Wednesday, November 26, 2008

Inspiration Comes Standard

As my last full day of y old life draws to a close, it’s just so easy to reflect upon all that has happened which has managed to get me right here from where I began. I won’t say from where I began, for it’s an arbitrary line, but for those who just can’t let it go why don’t we say the period beginning on June 11th, 2007 and running until right now. I’d be remiss if I didn’t point out the fallacy that is both beginnings and ends; thanks to the continuity of our experience I can no more say I’m done with the past or have divided the now from the future than I can say that my wallet has been married for the last 10 years to its life mate Lee, Massachusetts.

That’s not to say that today has been in way humdrum. Today was a day of firsts – the first last full day at a job I was quitting, the first work lunch in my honor, the first company gathering to wish me well. It was my first farewell speech, excluding the end of High School or National Young Leaders Conferences, and more importantly the first lucid moment since I can remember where I understood so greatly and so clearly the effect that a little bundle of atoms like myself can have on the world. I’ll toot my own horn (or “Punch the Clown” as I heard on TV recently) some other time because the whole situation and the prime understanding have little to do with me other than my outstanding ability to do be myself and be willing to suffer both the glory and consequence for it. The important idea is just how much we shape the world and the people in it when we aren’t paying attention.

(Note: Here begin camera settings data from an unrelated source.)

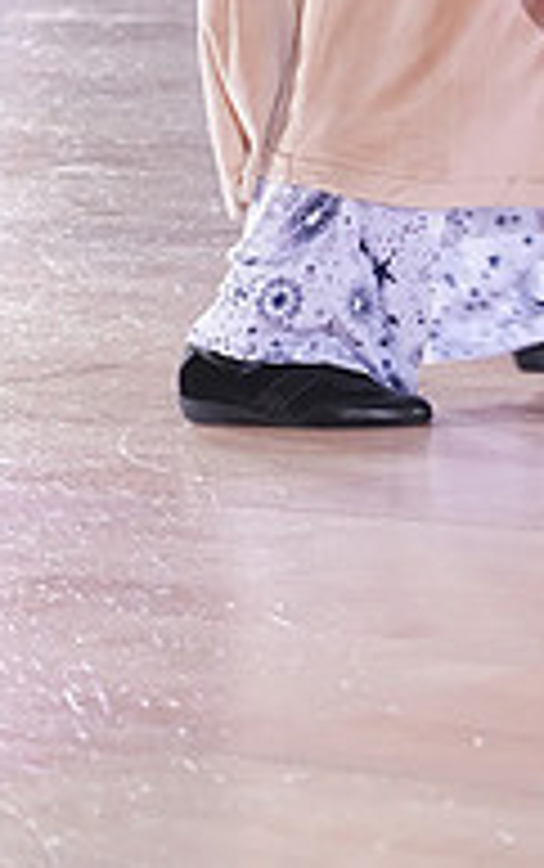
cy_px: -432
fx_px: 5941
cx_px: 641
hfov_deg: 5.2
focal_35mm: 251
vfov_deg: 8.2
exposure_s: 1/400
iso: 3200
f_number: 4
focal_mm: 82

All of the trials and tribulations, all the days spent metaphorically banging my head against all the walls of my cube and all the windows I couldn’t see. All the terse and blandly vitriolic interactions with a detractor whose motives I could never understand. The eyestrain, the tired nights on the couch, the frustrated rumblings of ideals in a cage, the dead ends and dead-bolted doors of opportunity, they were all worth it. Why? Little had I realized that to a far greater crowd than I had infuriated, I had inspired.

Like infinity and overcoats, inspiration comes in different sizes, and every reply slowly blew all of the fuses in my mind. From “I’m so happy for you, words cannot describe,” “I’ll miss you” to “Why are you leaving me, you were the only one I could...with, asshole” to “I feel like I’m losing my best friend,” and “I simply don’t feel like I’m understood here, but you did.” There were other comments sure, some delivered with all sincerity yet limited by their perfunctory banality, and I’m sure that some would rather thank me for my time by bludgeoning me with the heaviest thickest product we sell, but this was me. For better (mostly) or for worse it was my life, the one in which I take all my faults out on myself tenfold, the existence that recently has been preoccupied with the wake of destruction it has at times caused, the being whose ego, when it flares, worries that it’s not good enough to live up to the expectations that have been set.

Beware of veiled images and half the story, to be sure. Mostly unbeknownst to me, I had also been up to some good. I had been mostly kind, and it turns out that stubborn refusal to accept anything less than the world as I see it was a reminder that there was some still some faculty, function and efficacy to those who took the less common route in reply to a wise quote by a wise man (a painter, Doug. Talk to the painters if you get a chance, they’ve had a long time to get some thinking done), “When faced with that which we don’t like we have two options, to change reality or change ourselves.” There is intense wisdom in being able to roll with the punches in the same way that the lake rolls with its waves, and further profundity locked in the notion that we can change reality.

We can change reality, and if fact we do so with every waking moment, every decision. It was in the moments that I hadn’t earmarked as weighty, a smile here, a conversation there, a joke when it’s needed or a bit of unintentional sympathy. It has to be, because as I initially added up the sum of my moments, I couldn’t come to any whole greater than the sum of its parts. Perhaps that’s the idea: those thoughtless minutes, the ones which act as filler for the punctuated peaks, are truly as important as the ones destined for the memory books, what we do when we put ourselves on autopilot and live according the script that we have written to carry ourselves from day to new day. We aren’t fully aware, yet we get no breather from perception and change, we live on the whole unconsciously yet this spottily conscious life leaves a permanent imprint on both the awareness and ignorance of everyone we come into contact with.

It seems like a grave responsibility, and it is, but it’s underpinnings of our ability to be the change we wish to see in the world make for such hope for both ourselves and others, our present and future that we must pay mind. If we can shape someone’s world so, then we are never powerless – we are changing matter everyday, matter which contains more energy in each atom’s nucleus alone then the stars in the sky. We are constantly shaping and being shaped and reshaping in turn, and it is from this that we can hopefully understand that since every moment has equal potential, that this moment could be the one that alters someone else forever, isn’t this a perfect e moment to start over? While each person consciously grabs the reins of their lives at different times, reforming their perceptions dreams and actions, remembering that like it or not we are already and always at work shaping the future with every thought. I can only hope that this will encourage right now as the moment to live as though we are already the person that we wish to be; you never know who may be picking up your signals.